Maybe this bug should depend on the new bug you opened. What do you think?
Sounds right to me :)
@Slawek: This is now a libvirt bug, see the "Depends On" field.
@Paul: I think we need OP to tell us whether this is still an issue :) Otherwise we'll close this bug.
Care to elaborate? Regarding the depends-on: - https://bugzilla.redhat.com/show_bug.cgi?id=1658652 has been verified, but I'm not sure whether it is in the new puddle - https://bugzilla.redhat.com/show_bug.cgi?id=1673101 is a duplicate of https://bugzilla.redhat.com/show_bug.cgi?id=1658652, which has also been verified, but may or may not be in the puddle.
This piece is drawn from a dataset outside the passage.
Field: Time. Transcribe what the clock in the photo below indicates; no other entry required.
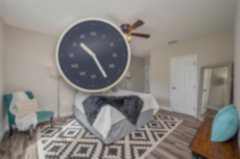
10:25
Also, there are errors in that jenkins link you sent, but I see no "OpenSSL error". It might be worth re-stating what the issue really is. Please keep in mind that OSP9 is going to be unsupported soon.
"Unable to start service libvirtd: Job for libvirtd.service failed because the control process exited with error code. See "systemctl status libvirtd.service" and "journalctl -xe" for details." You could always run these commands and see what happens, but this is an issue with libvirtd, not with glance, I'm afraid.